I have been going through Certifiable quantum dice: or, true random number generation secure against quantum adversaries by Umesh Vazirani and Thomas Vidick. They have used entangled particles as shared resources for a quantum nonlocal game aka CHSH game. Because of the acronym CHSH I assumed that the game was proposed by Clauser et al. in their famous paper, Proposed Experiment to Test Local Hidden-Variable Theories. But it looks they proposed only the famous inequality not the game. So, I am trying to trace the evolution of intuitions, ideas and results of the researchers which link the CHSH game with CHSH inequality.
The usual form of CHSH inequality is as follows.
$$-2 \le S \le 2$$
where, $$S = E(a, b) − E(a, b') + E(a', b) + E(a' b')$$
Here $a$ and $a'$ are detector settings on side $A$, $b$ and $b'$ on side $B$, the four combinations being tested in separate subexperiments. The terms $E(a, b)$ etc. are the quantum correlations of the particle pairs, where the quantum correlation is defined to be the expectation value of the product of the "outcomes" of the experiment, i.e. the statistical average of $A(a)·B(b)$, where $A$ and $B$ are the separate outcomes, using the coding $+1$ for the '$+$' channel and $−1$ for the '$−$' channel.
In the original paper the inequality is Equation 1b which is as follows.
$$|P(\alpha) - P(\alpha + \beta)| \le 2 - P(\gamma) -P(\beta + \gamma)$$
As mentioned on page 883 of the paper greatest violation occurs when $\alpha = 22.5^\circ$ , $\beta = 45^\circ$, and $\gamma = 157.5^\circ$.
But the paper doesn't describe a nonlocal game.

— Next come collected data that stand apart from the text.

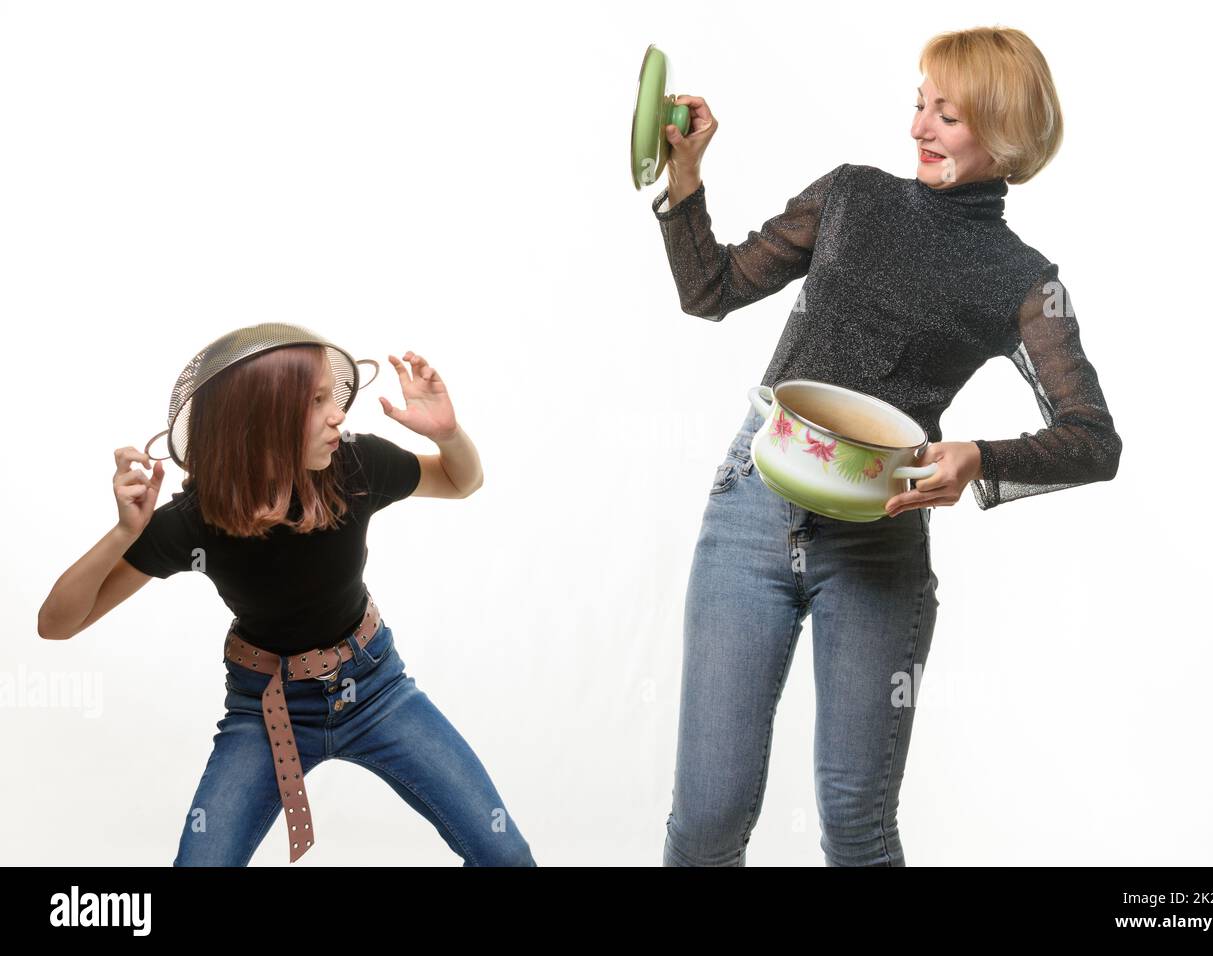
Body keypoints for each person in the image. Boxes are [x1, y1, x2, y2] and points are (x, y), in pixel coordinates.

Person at [651, 26, 1121, 865]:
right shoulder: (851, 195)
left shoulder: (1026, 280)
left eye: (948, 114)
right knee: (708, 821)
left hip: (881, 540)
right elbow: (709, 288)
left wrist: (979, 455)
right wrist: (684, 181)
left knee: (858, 827)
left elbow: (1092, 440)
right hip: (753, 513)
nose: (918, 129)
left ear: (1006, 130)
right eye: (918, 106)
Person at [36, 342, 536, 867]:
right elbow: (57, 623)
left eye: (334, 396)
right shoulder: (194, 520)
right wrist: (124, 531)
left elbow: (463, 481)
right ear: (262, 421)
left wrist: (447, 435)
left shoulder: (357, 465)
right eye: (317, 401)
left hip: (375, 688)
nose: (338, 414)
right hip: (266, 707)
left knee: (504, 852)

Even the later survey, Bell's theorem. Experimental tests and implications, by Clauser et al. also doesn't describe any nonlocal game. So, my understanding is that the CHSH inequality is just a component of the CHSH game which was later defined by someone else.
After googling and tracing through the bibliographies of the papers for a while I found the paper, Consequences and limits of nonlocal strategies, by Cleve et al. In section 3.1 they have defined the CHSH game formally. I assume this is the first formal description of the game.

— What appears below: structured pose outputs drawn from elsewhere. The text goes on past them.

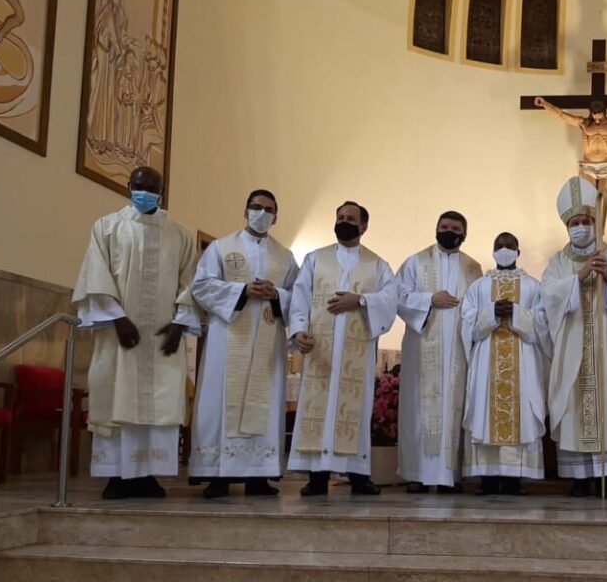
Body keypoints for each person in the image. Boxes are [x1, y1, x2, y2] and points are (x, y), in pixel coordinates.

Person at [71, 166, 199, 499]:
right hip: (119, 335)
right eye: (139, 186)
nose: (145, 192)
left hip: (162, 338)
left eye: (152, 188)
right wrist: (117, 318)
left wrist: (180, 324)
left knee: (159, 402)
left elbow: (190, 282)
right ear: (129, 187)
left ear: (161, 191)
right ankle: (117, 476)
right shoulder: (107, 227)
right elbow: (96, 275)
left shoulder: (180, 234)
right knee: (117, 396)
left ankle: (147, 476)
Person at [188, 189, 299, 499]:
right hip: (227, 338)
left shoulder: (285, 257)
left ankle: (258, 476)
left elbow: (300, 297)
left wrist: (277, 294)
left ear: (276, 218)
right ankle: (217, 476)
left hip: (267, 340)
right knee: (219, 401)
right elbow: (201, 286)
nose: (261, 213)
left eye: (268, 210)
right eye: (256, 207)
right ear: (245, 211)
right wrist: (242, 291)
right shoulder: (220, 248)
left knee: (265, 402)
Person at [541, 177, 607, 497]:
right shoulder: (557, 263)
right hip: (572, 347)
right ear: (567, 227)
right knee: (573, 407)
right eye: (575, 223)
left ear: (595, 223)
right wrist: (578, 278)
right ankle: (578, 477)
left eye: (586, 221)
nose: (581, 228)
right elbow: (548, 297)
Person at [288, 201, 398, 497]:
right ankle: (317, 477)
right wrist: (299, 330)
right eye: (340, 217)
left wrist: (360, 301)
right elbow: (300, 297)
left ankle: (359, 475)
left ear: (364, 226)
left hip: (356, 357)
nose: (344, 222)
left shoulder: (378, 265)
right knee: (318, 411)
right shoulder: (315, 259)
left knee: (355, 412)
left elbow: (391, 299)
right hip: (320, 351)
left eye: (351, 218)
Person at [397, 211, 483, 493]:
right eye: (444, 227)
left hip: (458, 351)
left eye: (455, 229)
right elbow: (398, 297)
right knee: (417, 410)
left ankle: (450, 475)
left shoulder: (473, 268)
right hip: (422, 351)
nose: (449, 232)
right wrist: (430, 299)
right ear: (436, 229)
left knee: (454, 411)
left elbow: (478, 305)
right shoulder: (415, 262)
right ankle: (418, 475)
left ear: (464, 234)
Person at [461, 232, 551, 495]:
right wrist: (491, 312)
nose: (503, 249)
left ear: (518, 252)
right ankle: (487, 479)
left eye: (509, 245)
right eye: (499, 245)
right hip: (487, 360)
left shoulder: (533, 286)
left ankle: (514, 479)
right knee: (484, 412)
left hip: (522, 359)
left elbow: (544, 322)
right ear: (492, 251)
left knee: (521, 413)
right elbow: (466, 321)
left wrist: (516, 313)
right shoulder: (479, 286)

CHSH game is just another nonlocal game with two provers. In a CHSH game the contribution of the CHSH inequality is in the strategy of the game. For the nonlocal game the players, Alice and Bob employ strategies in answering to the referee. The strategies are quantum. The possible answers are boolean values. The probability distribution over the answers are the probability distribution retrieved from the measurements performed by them on a shared Bell state. This probability distribution is defined by the CHSH inequality. It's optimality is given by the Tsirelson's equality defined in Quantum generalizations of Bell's inequality (4th condition of the theorem 1) by Tsirelson and Quantum and quasi-classical analogs of Bell inequalities by Khalfin and Tsirelson (Equation 2).
My question is : Am I able to trace the evolution of the ideas, intuitions and results between CHSH inequality and CHSH game correctly? Did I miss anything?